Problems 1: URL change.
My MovableType uses a naming system I created, not the default. The Individual Entry Archive page URL was:
<$MTArchiveDate format=”%Y%m%d”$>_<$MTEntryTitle dirify=”1″$>.htm
After exporting, the URL is renamed by the base name of the MovableType, not the full name. For example, URL:
http://home.wangjianshuo.com/archives /20060127_long_vacation_of_spring_festival_comes.htm
becomes
http://home.wangjianshuo.com/archives/ 20060127_long_vacation.htm
The solution:
Unlike most of the solutions found on Internet, I am going to change the base_name in the Export file itself. I will change the MTOS-4.38-en/lib/MT/ImportExport.pm file. I am going to change the line
BASENAME:<$MTEntryTitle dirify=”1″$>
to
BASENAME: <$MTArchiveDate format=”%Y%m%d”$>_<$MTEntryTitle dirify=”1″$>
This should solve the problem to let WordPress know the right way to preserve the URLs.
Dash Problem
This solve the old post problem that was imported from MovableType. For the new post, the problem is with the “-“. WordPress uses dash instead of underscore to replace non-alphabetic characters. I just need to go to wp-includes/formatting.php
file and change all the dash, to underscore in the function sanitize_title_with_dash
. This solve the future post problem to make it consistent with the older posts.
Update July 25, 2012
Be sure to comment out the following line:
preg_replace(‘|-+|’, ‘_’, $title);
Because WordPress just leave – as it is, and replace it to underscore causes many previous articles broken.

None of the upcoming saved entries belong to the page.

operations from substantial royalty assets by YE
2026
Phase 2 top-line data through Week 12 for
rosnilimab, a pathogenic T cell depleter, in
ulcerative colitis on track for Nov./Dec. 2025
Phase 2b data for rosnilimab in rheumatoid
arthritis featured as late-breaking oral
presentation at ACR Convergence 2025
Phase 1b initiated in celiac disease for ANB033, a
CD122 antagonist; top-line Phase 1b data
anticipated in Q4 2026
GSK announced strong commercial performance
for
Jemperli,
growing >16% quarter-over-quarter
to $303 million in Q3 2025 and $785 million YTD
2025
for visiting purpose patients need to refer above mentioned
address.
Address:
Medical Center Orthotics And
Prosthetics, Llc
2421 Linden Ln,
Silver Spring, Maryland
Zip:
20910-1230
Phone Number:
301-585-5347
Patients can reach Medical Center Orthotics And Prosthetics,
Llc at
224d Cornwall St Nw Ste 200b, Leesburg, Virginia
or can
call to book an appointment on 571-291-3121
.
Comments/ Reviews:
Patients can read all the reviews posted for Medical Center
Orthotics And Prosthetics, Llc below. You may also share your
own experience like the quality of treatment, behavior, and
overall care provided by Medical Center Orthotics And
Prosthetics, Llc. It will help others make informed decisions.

Problem 2: Encoding difference
The default encoding of MovableType was ISO 8859-1, and WordPress uses “UTF-8” (right choice). The steps in the migration plan solved the problem. Otherwise, the problem I met was, the content after the special character, like ASCII code 92 was cut off, which is a necessary replacement of a single quote ‘.

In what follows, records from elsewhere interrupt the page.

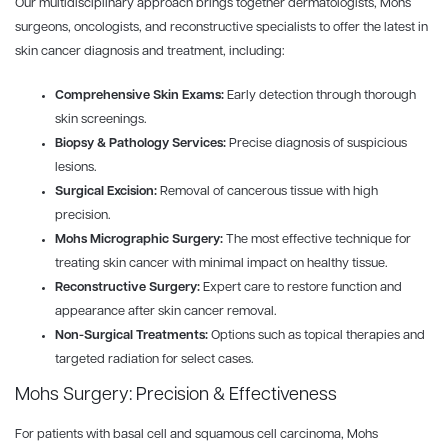
Our multidisciplinary approach brings together dermatologists, Mohs
surgeons, oncologists, and reconstructive specialists to offer the latest in
skin cancer diagnosis and treatment, including:
Comprehensive Skin Exams:
Early detection through thorough
skin screenings.
Biopsy & Pathology Services:
Precise diagnosis of suspicious
lesions.
Surgical Excision:
Removal of cancerous tissue with high
precision.
Mohs Micrographic Surgery:
The most effective technique for
treating skin cancer with minimal impact on healthy tissue.
Reconstructive Surgery:
Expert care to restore function and
appearance after skin cancer removal.
Non-Surgical Treatments:
Options such as topical therapies and
targeted radiation for select cases.
Mohs Surgery: Precision & Effectiveness
For patients with basal cell and squamous cell carcinoma, Mohs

WordPress uses UTF-8 as the default encoding. So if your MT blog uses ISO 8859-1 or Latin – 1 to encode posts, convert the posts to UTF-8 before importing, to ensure that all characters display properly.

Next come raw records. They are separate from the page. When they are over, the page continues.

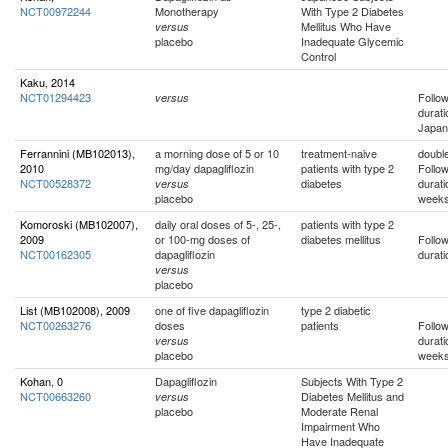
NCT00972244
Monotherapy
With Type 2 Diabetes
Mellitus Who Have
versus
placebo
Inadequate Glycemic
Control
Kaku, 2014
NCT01294423
Follo
versus
durati
Japan
Ferrannini (MB102013),
a morning dose of 5 or 10
treatment-naive
double
2010
mg/day dapagliflozin
patients with type 2
Follo
NCT00528372
diabetes
durati
versus
placebo
week
Komoroski (MB102007),
daily oral doses of 5-, 25-,
patients with type 2
2009
or 100-mg doses of
diabetes mellitus
Follo
NCT00162305
dapagliflozin
durati
versus
placebo
List (MB102008), 2009
one of five dapagliflozin
type 2 diabetic
NCT00263276
doses
patients
Follo
durati
versus
placebo
week
Kohan, 0
Dapagliflozin
Subjects With Type 2
NCT00663260
Diabetes Mellitus and
versus
placebo
Moderate Renal
Impairment Who
Have Inadequate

On *nix and OSX you can use the iconv program to convert your import.txt file: $ iconv -f ISO-8859-1 -t UTF-8 import.txt > import_new.txt
After I did the conversation, I went on for the extra mile to use the following command in vim to change all the annoying encoding x92, x93, x95 to its proper format:
:%s/[|]/’/g (119, and 1623 replaced)
:%s/[|]/”/g (979 and 897 replaced)
:%s//o /g (334 replaced)
:%s/[|]/-/g (323 and 264 replaced)
If the original MT uses UTF-8, it won’t be a problem, although the exported file is not directly readable in editor in Mac.
Problem 3: Convert Line Breaks
By default, when I use two lines to separate a paragraph, but in WordPress, it becomes a single line and the two paragraphs are put together with only one line break.
It turned out the bug 16147 is exactly talking about the problem and fixed the problem. Just go to the importer.php file and remove the following line.
(if( !empty($line) ))
Something to note is, since WordPress load plugins automatically, /wp-content/plugins/movabletype-importer/movabletype-importer.php does not exist in the downloaded package.
Problem 4: The Chinese Title
Using the sanitised title as part of URL is good to keep it unique, but the Chinese title causes problems. You cannot just use the Chinese encoded names as WordPress, resulting huge number of % and numbers in the URL. The original less of consideration of MovableType actual worked very well by just taking some a or e out of the encoded title, but need some research.
Configuration
After migration, there are some configuration work. Basically by looking at the admin tab one by one, we can get some idea. Here are some outline:
1. Configure the upload file folder.
2. The URL slug – use %year%%monthnum%%day%_%post_name%.htm
3. Open XML-RPC
4. Change display name for default user.
Done
That should be all I have to do. Did some quick research and quickly fixed the problem. I am going to do the actual migration the next weekend. Then you will see a brand new blog.